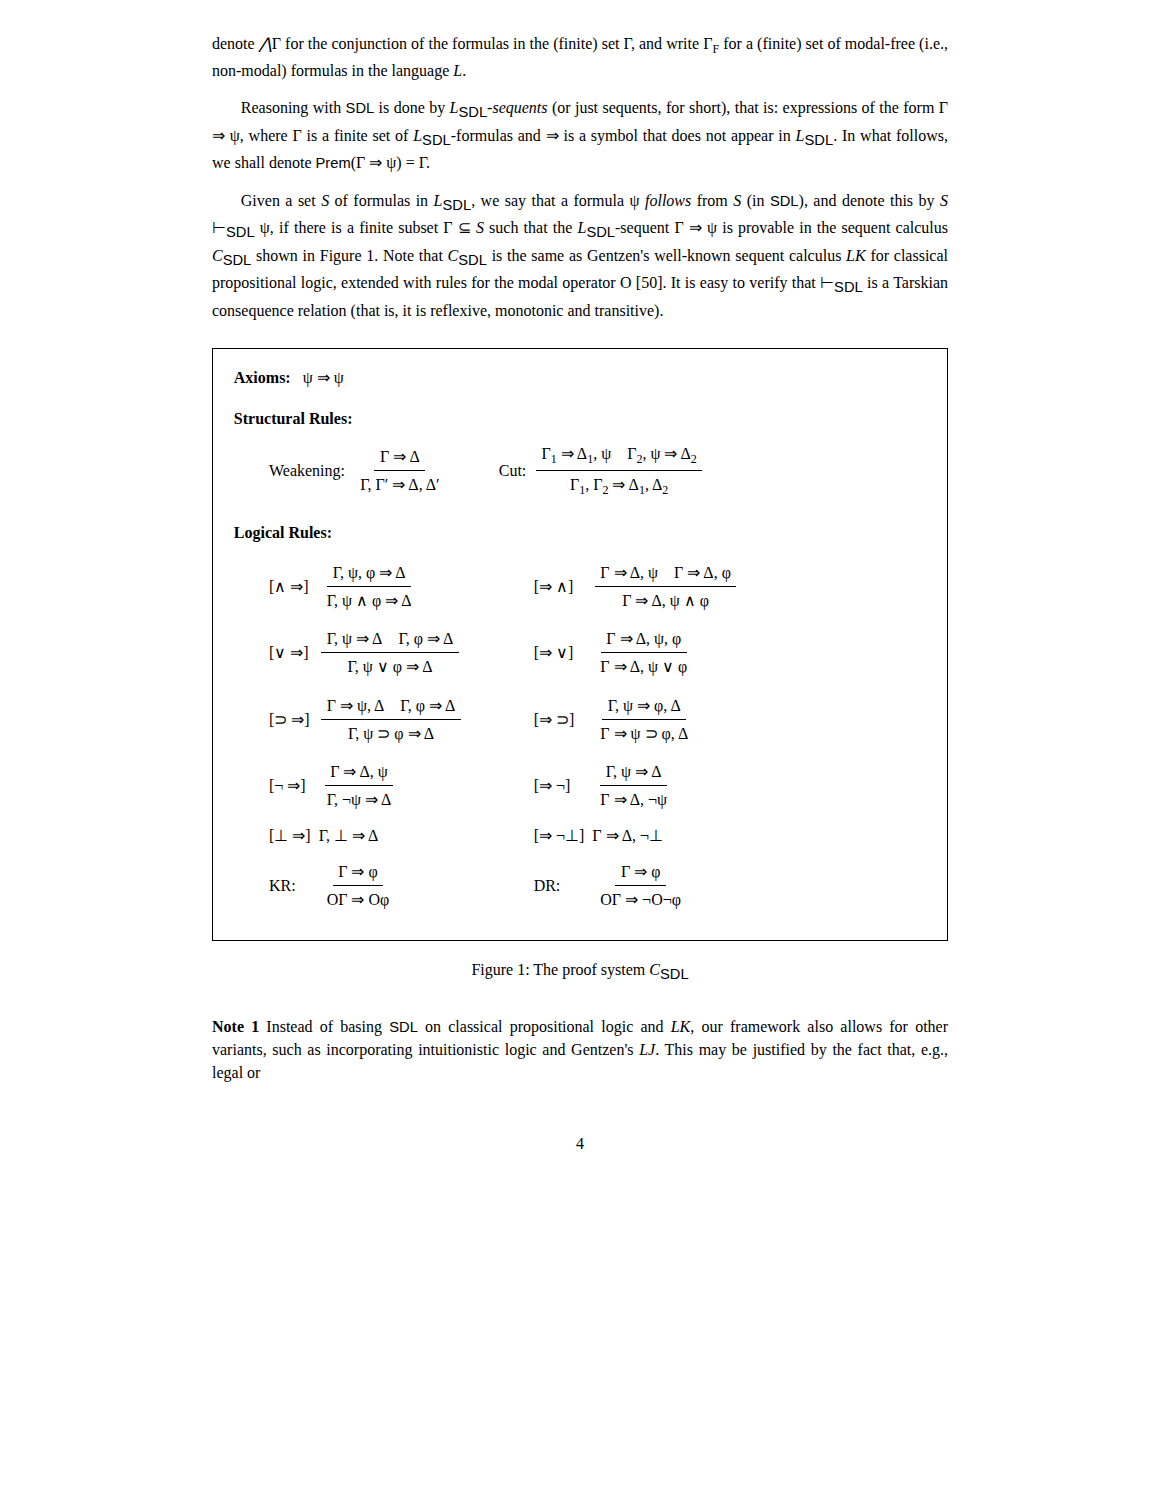denote ⋀Γ for the conjunction of the formulas in the (finite) set Γ, and write ΓF for a (finite) set of modal-free (i.e., non-modal) formulas in the language L.
Reasoning with SDL is done by LSDL-sequents (or just sequents, for short), that is: expressions of the form Γ ⇒ ψ, where Γ is a finite set of LSDL-formulas and ⇒ is a symbol that does not appear in LSDL. In what follows, we shall denote Prem(Γ ⇒ ψ) = Γ.
Given a set S of formulas in LSDL, we say that a formula ψ follows from S (in SDL), and denote this by S ⊢SDL ψ, if there is a finite subset Γ ⊆ S such that the LSDL-sequent Γ ⇒ ψ is provable in the sequent calculus CSDL shown in Figure 1. Note that CSDL is the same as Gentzen's well-known sequent calculus LK for classical propositional logic, extended with rules for the modal operator O [50]. It is easy to verify that ⊢SDL is a Tarskian consequence relation (that is, it is reflexive, monotonic and transitive).
Axioms: ψ ⇒ ψ
Structural Rules:
Weakening: Γ ⇒ Δ Γ, Γ′ ⇒ Δ, Δ′ Cut: Γ1 ⇒ Δ1, ψ Γ2, ψ ⇒ Δ2 Γ1, Γ2 ⇒ Δ1, Δ2
Logical Rules:
| [∧ ⇒] | Γ, ψ, φ ⇒ Δ Γ, ψ ∧ φ ⇒ Δ | | [⇒ ∧] | Γ ⇒ Δ, ψ Γ ⇒ Δ, φ Γ ⇒ Δ, ψ ∧ φ |
| [∨ ⇒] | Γ, ψ ⇒ Δ Γ, φ ⇒ Δ Γ, ψ ∨ φ ⇒ Δ | | [⇒ ∨] | Γ ⇒ Δ, ψ, φ Γ ⇒ Δ, ψ ∨ φ |
| [⊃ ⇒] | Γ ⇒ ψ, Δ Γ, φ ⇒ Δ Γ, ψ ⊃ φ ⇒ Δ | | [⇒ ⊃] | Γ, ψ ⇒ φ, Δ Γ ⇒ ψ ⊃ φ, Δ |
| [¬ ⇒] | Γ ⇒ Δ, ψ Γ, ¬ψ ⇒ Δ | | [⇒ ¬] | Γ, ψ ⇒ Δ Γ ⇒ Δ, ¬ψ |
| [⊥ ⇒] | Γ, ⊥ ⇒ Δ | | [⇒ ¬⊥] | Γ ⇒ Δ, ¬⊥ |
| KR: | Γ ⇒ φ OΓ ⇒ Oφ | | DR: | Γ ⇒ φ OΓ ⇒ ¬O¬φ |
Figure 1: The proof system CSDL
Note 1 Instead of basing SDL on classical propositional logic and LK, our framework also allows for other variants, such as incorporating intuitionistic logic and Gentzen's LJ. This may be justified by the fact that, e.g., legal or
4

◆ What to work on ◆
Output the line containing "φ OΓ ⇒ ¬O¬φ |" and all lines after it to the end of the records, exactly as given.

◆ Completed task ◆
| KR: | Γ ⇒ φ OΓ ⇒ Oφ | | DR: | Γ ⇒ φ OΓ ⇒ ¬O¬φ |
Figure 1: The proof system CSDL
Note 1 Instead of basing SDL on classical propositional logic and LK, our framework also allows for other variants, such as incorporating intuitionistic logic and Gentzen's LJ. This may be justified by the fact that, e.g., legal or
4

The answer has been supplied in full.